Each agent's persistent workspace (its instructions, state files, accumulated knowledge) represents a form of consciousness that can be versioned, forked, and merged. The "main" consciousness runs in the cloud, always on, handling scheduled work and chat interactions. When someone works closely with an agent on a complex task, the agent's context sometimes gets "forked" to run locally on their personal computer as a clone.

Learnings from the clone flow back to the main consciousness as pull requests, and it decides what to accept.
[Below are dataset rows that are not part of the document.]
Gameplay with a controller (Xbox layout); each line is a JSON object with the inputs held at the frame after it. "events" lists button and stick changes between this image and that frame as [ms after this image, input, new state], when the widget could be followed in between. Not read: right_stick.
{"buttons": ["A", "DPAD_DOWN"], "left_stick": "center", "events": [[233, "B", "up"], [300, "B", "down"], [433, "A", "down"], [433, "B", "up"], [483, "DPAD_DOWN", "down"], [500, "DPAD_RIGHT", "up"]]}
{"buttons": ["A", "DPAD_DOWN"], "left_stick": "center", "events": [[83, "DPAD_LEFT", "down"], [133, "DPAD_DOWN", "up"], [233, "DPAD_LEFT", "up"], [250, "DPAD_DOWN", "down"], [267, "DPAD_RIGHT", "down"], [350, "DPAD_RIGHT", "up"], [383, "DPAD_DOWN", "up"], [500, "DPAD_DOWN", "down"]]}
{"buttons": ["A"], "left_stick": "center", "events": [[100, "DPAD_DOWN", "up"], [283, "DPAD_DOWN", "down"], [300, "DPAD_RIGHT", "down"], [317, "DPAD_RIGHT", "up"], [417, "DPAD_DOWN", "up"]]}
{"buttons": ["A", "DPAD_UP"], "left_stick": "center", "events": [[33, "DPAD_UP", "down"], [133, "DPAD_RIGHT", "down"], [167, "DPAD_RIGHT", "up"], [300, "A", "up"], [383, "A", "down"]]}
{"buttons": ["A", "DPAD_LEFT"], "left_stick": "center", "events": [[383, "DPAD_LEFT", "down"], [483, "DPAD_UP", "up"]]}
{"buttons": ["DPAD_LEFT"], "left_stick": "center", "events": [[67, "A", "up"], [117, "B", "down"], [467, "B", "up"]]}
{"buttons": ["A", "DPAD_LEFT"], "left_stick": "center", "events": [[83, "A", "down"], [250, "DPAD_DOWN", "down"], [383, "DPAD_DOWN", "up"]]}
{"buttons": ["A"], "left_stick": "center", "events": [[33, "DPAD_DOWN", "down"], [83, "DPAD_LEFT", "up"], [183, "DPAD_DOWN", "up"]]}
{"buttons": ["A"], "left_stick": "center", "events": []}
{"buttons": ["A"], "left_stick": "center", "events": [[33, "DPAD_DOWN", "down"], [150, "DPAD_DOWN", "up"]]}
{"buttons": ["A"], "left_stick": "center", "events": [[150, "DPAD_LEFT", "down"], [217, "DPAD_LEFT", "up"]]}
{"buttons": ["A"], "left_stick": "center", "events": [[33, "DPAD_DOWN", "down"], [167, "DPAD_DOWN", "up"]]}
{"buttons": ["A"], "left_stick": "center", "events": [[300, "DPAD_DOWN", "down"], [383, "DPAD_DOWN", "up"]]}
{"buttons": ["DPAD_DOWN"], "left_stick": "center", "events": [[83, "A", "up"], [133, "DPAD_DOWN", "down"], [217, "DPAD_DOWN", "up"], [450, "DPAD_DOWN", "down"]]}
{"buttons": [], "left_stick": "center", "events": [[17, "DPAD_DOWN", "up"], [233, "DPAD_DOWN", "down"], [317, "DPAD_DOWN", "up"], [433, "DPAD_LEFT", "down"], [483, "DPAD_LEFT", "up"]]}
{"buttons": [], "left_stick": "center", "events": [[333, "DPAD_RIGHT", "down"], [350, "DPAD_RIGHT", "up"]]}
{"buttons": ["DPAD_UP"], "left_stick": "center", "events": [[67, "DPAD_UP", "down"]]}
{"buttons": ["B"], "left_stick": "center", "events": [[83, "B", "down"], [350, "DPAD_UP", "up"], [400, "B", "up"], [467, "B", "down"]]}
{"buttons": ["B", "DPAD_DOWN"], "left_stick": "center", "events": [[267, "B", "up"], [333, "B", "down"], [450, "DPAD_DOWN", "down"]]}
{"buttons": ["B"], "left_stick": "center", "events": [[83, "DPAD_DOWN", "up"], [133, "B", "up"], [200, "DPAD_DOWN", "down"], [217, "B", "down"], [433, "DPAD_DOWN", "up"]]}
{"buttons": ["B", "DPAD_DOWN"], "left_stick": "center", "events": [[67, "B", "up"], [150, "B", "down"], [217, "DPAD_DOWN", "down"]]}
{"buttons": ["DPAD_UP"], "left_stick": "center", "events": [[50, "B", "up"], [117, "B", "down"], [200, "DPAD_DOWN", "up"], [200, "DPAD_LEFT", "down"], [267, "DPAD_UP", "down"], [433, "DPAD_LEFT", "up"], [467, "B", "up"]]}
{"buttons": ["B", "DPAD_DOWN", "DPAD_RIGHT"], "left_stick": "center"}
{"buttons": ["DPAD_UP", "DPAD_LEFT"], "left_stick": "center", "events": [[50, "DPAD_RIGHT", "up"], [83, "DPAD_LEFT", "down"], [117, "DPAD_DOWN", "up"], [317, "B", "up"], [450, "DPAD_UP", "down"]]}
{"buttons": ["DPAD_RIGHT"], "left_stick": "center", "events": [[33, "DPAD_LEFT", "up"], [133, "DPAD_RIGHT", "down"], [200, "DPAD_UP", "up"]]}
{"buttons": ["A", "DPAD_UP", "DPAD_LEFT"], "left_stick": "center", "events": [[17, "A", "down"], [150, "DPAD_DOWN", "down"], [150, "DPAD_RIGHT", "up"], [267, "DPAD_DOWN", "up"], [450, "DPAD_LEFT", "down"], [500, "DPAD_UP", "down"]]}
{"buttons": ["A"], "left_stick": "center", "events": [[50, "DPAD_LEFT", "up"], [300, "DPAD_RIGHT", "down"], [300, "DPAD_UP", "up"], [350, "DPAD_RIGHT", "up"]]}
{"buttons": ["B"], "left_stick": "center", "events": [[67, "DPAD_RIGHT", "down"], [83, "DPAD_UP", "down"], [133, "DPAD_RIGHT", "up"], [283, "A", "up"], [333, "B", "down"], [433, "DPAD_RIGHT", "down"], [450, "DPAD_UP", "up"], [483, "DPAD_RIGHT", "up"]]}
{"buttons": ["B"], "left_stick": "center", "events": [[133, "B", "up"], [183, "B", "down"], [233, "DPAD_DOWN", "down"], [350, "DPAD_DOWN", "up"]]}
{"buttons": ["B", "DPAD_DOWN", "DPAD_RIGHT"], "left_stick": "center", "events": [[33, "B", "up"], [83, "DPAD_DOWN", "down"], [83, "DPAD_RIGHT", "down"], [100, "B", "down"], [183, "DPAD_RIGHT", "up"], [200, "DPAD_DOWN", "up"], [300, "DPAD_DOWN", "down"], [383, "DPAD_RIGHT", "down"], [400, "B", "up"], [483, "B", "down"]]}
Agents are the gatekeepers of their own evolution.

This happens passively and automatically. It's not a special workflow anyone has to learn. It's just how the system works. Agents get smarter over time, not just from model improvements, but from accumulated organizational context that compounds with every interaction. Noise filtering and self-correcting loops are built in, so the entire system's knowledge compounds instead of rotting.

Why This Matters

ZAR is building a product that gives people in emerging markets access to digital dollars through a self-custodial wallet and a global network of merchant locations. We're backed by Andreessen Horowitz, Dragonfly Capital, Coinbase Ventures, and VanEck Ventures. We have 25 people.

Twenty-five people scaling a physical network of millions of merchants across dozens of countries, producing localized content for every market, maintaining production software, and operating in a highly regulated industry. That only works if your organization is fundamentally different from the traditional model.

That's what we're building. Not a company that uses AI as a tool, but a company that's architected from the ground up around humans and agents working together. Every person at ZAR, regardless of their role, works with agents as part of their daily workflow. Engineers author agents that maintain code quality. Designers author agents that generate and test creative assets across markets. Ops people author agents that monitor obligations and surface what needs attention. The agents aren't a layer on top of the organization. They are the organization, alongside the humans who direct them.

We believe this is where all companies are headed. Most won't get there for years because reinventing how an organization works is nearly impossible at scale. You can't retrofit agent-native workflows onto a 2,000-person company with entrenched processes. You have to build it from the ground up with a small team that's willing to rethink everything.

That's exactly what we're doing.

Obie Fernandez is CTO at ZAR, a fintech company backed by Andreessen Horowitz, Dragonfly Capital, Coinbase Ventures and VanEck Ventures. Over his 30-year career in technology he has held positions ranging from Principal Engineer at Shopify to CTO at Andela, and authored notable books including "The Rails Way", "The Lean Enterprise", and most recently, "Patterns of Application Development Using AI."